Any person can form a Limited Liability Partnership by filing all the appropriate papers with your country or state of living. Every country or state has its own application process. Consulting an accountant or a solicitor will be a help to find out the appropriate application process for concerned country or state.

However, the Limited Liability partnership, incorporated in the UK, has to have an address. The address can be any where in the UK. This is registered office address has to be shown in all the LLP documents like invoices and the letterheads. One thing is important to bear in mind that this should be an efficient address for receiving mails and official proceedings and for sending documents to the Limited Liability Partnerships office. The clarity of the address is necessary because that help the department to avoid delays and correspondence sent to this address is dealt on time.

There is no instrument of government or constitution for Limited Liability Partnership in the form of a Memorandum association and Articles of Association similar to other company. The Limited Liability Partnerships Act 2000 doesnt oblige not only any structure for the administration of a Limited Liability Partnership but also constitutional condition for general body meetings, directors, company secretary and share allotments. These are the matters concerned for the partnership agreement and the Limited Liability Partnership has to be governed or managed or run by the existing common law of partnership agreement.

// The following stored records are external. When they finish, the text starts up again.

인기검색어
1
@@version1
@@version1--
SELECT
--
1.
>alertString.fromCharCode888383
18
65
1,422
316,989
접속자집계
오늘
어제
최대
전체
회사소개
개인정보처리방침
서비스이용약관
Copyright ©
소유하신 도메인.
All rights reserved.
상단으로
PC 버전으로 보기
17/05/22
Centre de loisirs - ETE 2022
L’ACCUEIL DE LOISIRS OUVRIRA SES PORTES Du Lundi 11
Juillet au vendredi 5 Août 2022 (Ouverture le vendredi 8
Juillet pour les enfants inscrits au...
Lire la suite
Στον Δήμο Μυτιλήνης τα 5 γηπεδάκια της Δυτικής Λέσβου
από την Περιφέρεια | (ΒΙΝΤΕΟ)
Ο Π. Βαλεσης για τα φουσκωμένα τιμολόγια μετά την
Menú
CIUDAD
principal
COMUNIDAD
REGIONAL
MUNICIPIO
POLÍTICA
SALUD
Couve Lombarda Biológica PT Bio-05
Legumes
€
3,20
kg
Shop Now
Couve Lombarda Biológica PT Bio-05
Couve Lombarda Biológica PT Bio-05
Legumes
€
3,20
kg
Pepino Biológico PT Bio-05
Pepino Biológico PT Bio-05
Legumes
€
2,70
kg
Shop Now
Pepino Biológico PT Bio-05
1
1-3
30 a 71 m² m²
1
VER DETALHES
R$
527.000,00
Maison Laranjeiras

In the United Kingdom, in order to register as a Limited Liability Partnership, one doesnt require a partnership agreement, and the new legislation does not require one to do that as well. Nevertheless, in an official, legal and practical point of view, it is important for an individual, without doubt, to have it in black and white partnership agreement writing down the terms and conditions of the partnership with the planned partner. This will help one and take as a reference especially when any legal situation or dispute arises.

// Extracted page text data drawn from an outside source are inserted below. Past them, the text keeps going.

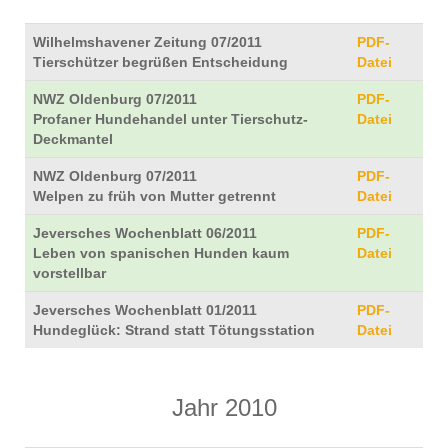
Wilhelmshavener Zeitung 07/2011
PDF-
Tierschützer begrüßen Entscheidung
Datei
NWZ Oldenburg 07/2011
PDF-
Profaner Hundehandel unter Tierschutz-
Datei
Deckmantel
NWZ Oldenburg 07/2011
PDF-
Welpen zu früh von Mutter getrennt
Datei
Jeversches Wochenblatt 06/2011
PDF-
Leben von spanischen Hunden kaum
Datei
vorstellbar
Jeversches Wochenblatt 01/2011
PDF-
Hundeglück: Strand statt Tötungsstation
Datei
Jahr 2010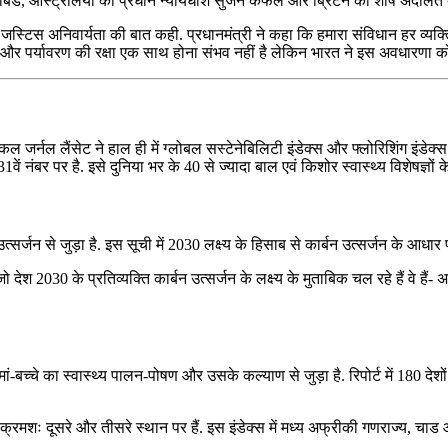
ोबडे, आस्ट्रेलिया की प्रधान न्यायधीश सुजैन केफेल और ब्रिटेन की शीर्ष अदालत के
ेंडर जस्टिस अनिवार्यता की बात कही. प्रधानमंत्री ने कहा कि हमारा संविधान हर व
ास और पर्यावरण की रक्षा एक साथ होना संभव नहीं है लेकिन भारत ने इस अवधारणा क
जर्नल लैंसेट ने हाल ही में ग्लोबल सस्टेनेबिलिटी इंडेक्स और फ्लोरिशिंग इंडेक्स 
 131वें नंबर पर है. इसे दुनिया भर के 40 से ज्यादा बाल एवं किशोर स्वास्थ्य विशेषज्ञों
र्जन से जुड़ा है. इस सूची में 2030 लक्ष्य के हिसाब से कार्बन उत्सर्जन के आधार पर
ो देश 2030 के प्रतिव्यक्ति कार्बन उत्सर्जन के लक्ष्य के मुताबिक चल रहे हैं वे हैं- अ
-बच्चे का स्वास्थ्य पालन-पोषण और उसके कल्याण से जुड़ा है. रिपोर्ट में 180 देश
लैंड क्रमशः दूसरे और तीसरे स्थान पर हैं. इस इंडेक्स में मध्य अफ्रीकी गणराज्य, चा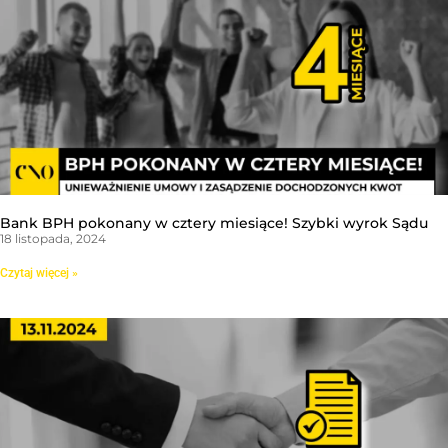
Bank BPH pokonany w cztery miesiące! Szybki wyrok Sądu
18 listopada, 2024
Czytaj więcej »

Regarding the partnerships, Pradeep Achuthan, a senior management consultant says it is important to note that all Limited Liability Partnerships has to have, at all the time, at least two officially elected, appointed, members. Each member is considered to be a designated member, if there are lesser than two elected members. He further says, it is the Limited liability Partnership decides by itself the status of each member, whether all members will be or merely a few will be as designated members.

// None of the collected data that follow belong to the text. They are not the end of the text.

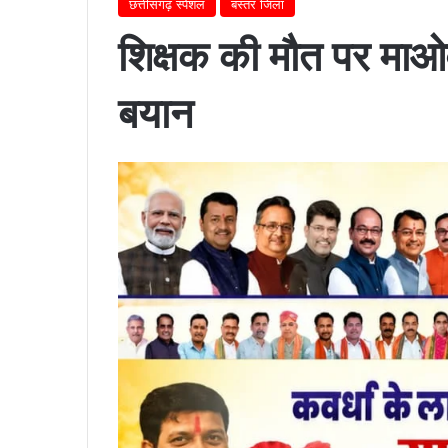
छत्तीसगढ़ स्पेशल
बस्तर जिला
शिक्षक की मौत पर माओ
बयान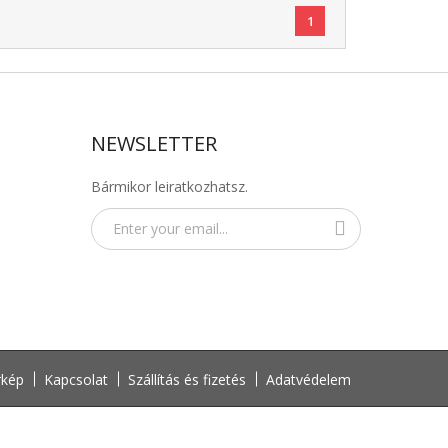
1
NEWSLETTER
Bármikor leiratkozhatsz.
rkép
Kapcsolat
Szállítás és fizetés
Adatvédelem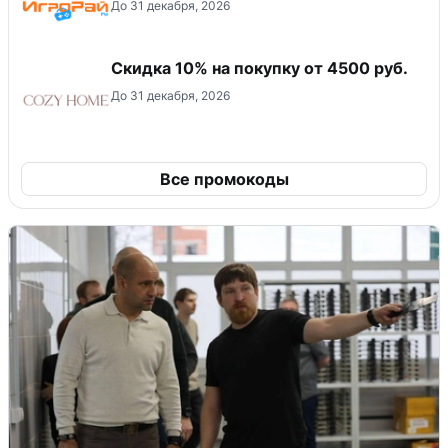
До 31 декабря, 2026
Скидка 10% на покупку от 4500 руб.
До 31 декабря, 2026
Все промокоды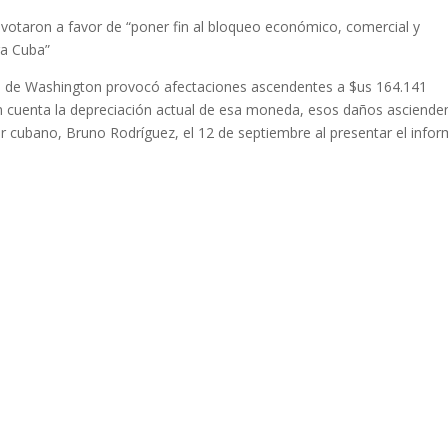
s votaron a favor de “poner fin al bloqueo económico, comercial y
ra Cuba”
ueo de Washington provocó afectaciones ascendentes a $us 164.141
 en cuenta la depreciación actual de esa moneda, esos daños asciende
ller cubano, Bruno Rodríguez, el 12 de septiembre al presentar el info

It is possible to alter any member status with the agreement of others. So, any member can become a designated member with the consent of other members. Rights and duties towards the limited Liability Partnership are same, as with any other member, to the designated members. These reciprocal rights and duties towards the Limited Liability Partnerships are presided over by the general law and partnership agreement.

On the other hand, the designated members have additional responsibilities and duties as well and which does the law on designated members entrust. They are responsible for appointing an auditor whenever one is needed. It is their responsibility to sign the accounts on behalf of the members and delivering those accounts to the Registrar. More over, they will have to notify the registrar, if there is any change in memberships or change in office address or change in the name of the limited Liability Partnership. It is the duty of a designated member to prepare and sign the annual return and send it to the registrar and acting on behalf of the Limited Liability Partnership if it is wound up and suspended. In Law, they are also accountable or legally responsible for failing to carry out these legal duties.

In general, there is no large difference, though there are differences, between Limited liability partnership (LLP), traditional partnership and Limited Liability Company. One of the main difference or say advantage is that the partner is not personally legally responsible for neglectful acts carried out by other partners or employees not under their direction. But in a traditional form of partnership, each partner is legally responsible for the debts and responsibilities of the business and negligence of any other partner. In the same way, there are differences between a Limited Liability Partnership and a limited liability company. Limited Liability Partnership has the organisational flexibility of a partnership and is taxed as a partnership. In other respects it is very similar to a company.

Georgee Mathew a senior accountant in London says, for the tax purposes, in the United Kingdom, the Limited Liability Partnership is treated as a general traditional partnership. The partners of the Limited Liability Partnership, for the share of their income, are legally responsible to income tax under Schedule D, says Georgee Mathew. Income taxes in a Limited Liability Partnerships are approved through the business and reflected on the partners' personal tax returns. They are also legally responsible, if they comprise any capital gains on the disposal of partnership resources, to Capital Gains Tax. The partners are liable to file an annual return and to unveil all financial information corresponding to that of companies.

It is important to note that the Limited Liability Partnership must inform the registrar if any changes to the Limited Liability Partnership's membership, any changes to their members names and residential addresses and any change to the registered Office address.

In certain state of affairs, like any other company, it can be possible to put together the partner of a Limited Liability Partnership legally responsible on own careless mis-statement. The negligent miss statement can happen whilst performing a designated work for the clients. Such kind of negligence can be considered as a personal liability from the member of the Limited Liability Partnership, while the client is relying on the given advice.

Whatever be the responsibility and hindrance, because of the limited liability of each partner and pass-through tax status, Limited Liability Partnerships is a very popular business structure.